I came across a comment in some code referring to said code being "I18N safe".
What does this refer to?
I came across a comment in some code referring to said code being "I18N safe".
What does this refer to?
Internationalization. The derivation of it is "the letter I, eighteen letters, the letter N".
i18n means i**nternationalizatio**n => i (18 letters) n. Code that's marked as i18n safe would be code that correctly handles non-ASCII character data (e.g. Unicode).
I + (some 18 characters) + N = InternationalizatioN
I18N safe means that steps were taken during design and development that will facilitate Localization (L10N) at a later point.
Without any additional information, I would guess that it means the code handles text as UTF8 and is locale-aware. See this Wikipedia article for more information.
Can you be a bit more specific?
This is most often referred to a code or construct ready for I18N - i.e easily supported by common I18N techniques. For instance, the following is ready:
printf(loadResourceString("Result is %s"), result);
while the following is not:
printf("Result is " + result);
because the word order may vary in different languages. Unicode support, international date-time formatting and the like also qualify.
EDIT: added loadResourceString to make an example close to real life.
I18N stands for Internationalization.
In a nutshell: I18N safe code means that it uses some kind of a lookup table for texts on the UI. For this you have to support non-ASCII encodings. This might seem to be easy, but there are some gotchas.

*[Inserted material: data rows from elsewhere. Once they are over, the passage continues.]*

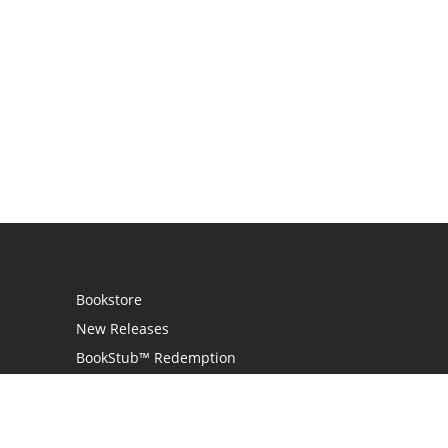
Bookstore
New Releases
BookStub™ Redemption
Login
Register
Contact Us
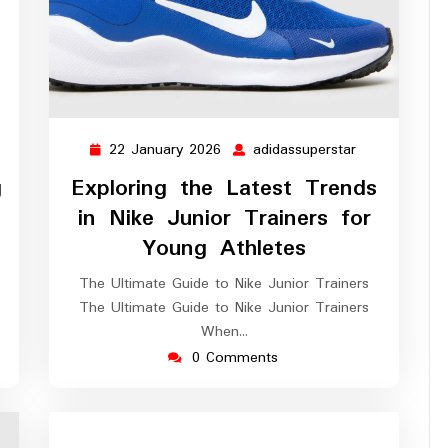
22 January 2026
adidassuperstar
assuperstar
22
adidassuperst
January
g
Exploring the Latest Trends
2026
in Nike Junior Trainers for
Young Athletes
The Ultimate Guide to Nike Junior Trainers
The Ultimate Guide to Nike Junior Trainers
When…
0 Comments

i18n is a shorthand for "internationalization". This was coined at DEC and actually uses lowercase i and n.
As a sidenote: L10n stands for "localization" and uses capital L to distinguish it from the lowercase i.
i18n-safe is a vague concept. It generally refers to code that will work in international environments - with different locale, keyboard, character sets etc. True i18n-safe code is hard to write.

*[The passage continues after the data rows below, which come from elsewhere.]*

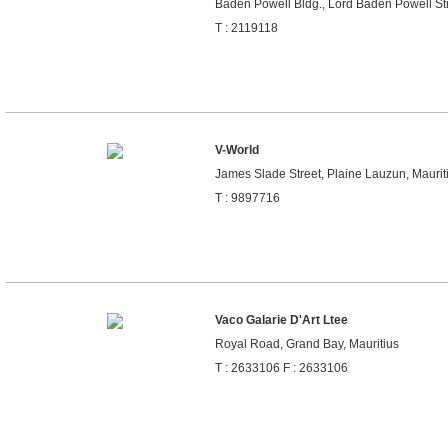
Baden Powell Bldg., Lord Baden Powell Stre
T : 2119118
V-World
James Slade Street, Plaine Lauzun, Maurit
T : 9897716
Vaco Galarie D'Art Ltee
Royal Road, Grand Bay, Mauritius
T : 2633106 F : 2633106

It means that code cannot rely on:
sizeof (char) == 1
because that character could be a UTF-32 4-byte character, or a UTF-16 2-byte character, and occupy multiple bytes.
It means that code cannot rely on the length of a string equalling the number of bytes in a string. It means that code cannot rely on zero bytes in a string indicating a nul terminator. It means that code cannot simply assume ASCII encoding of text files, strings, and inputs.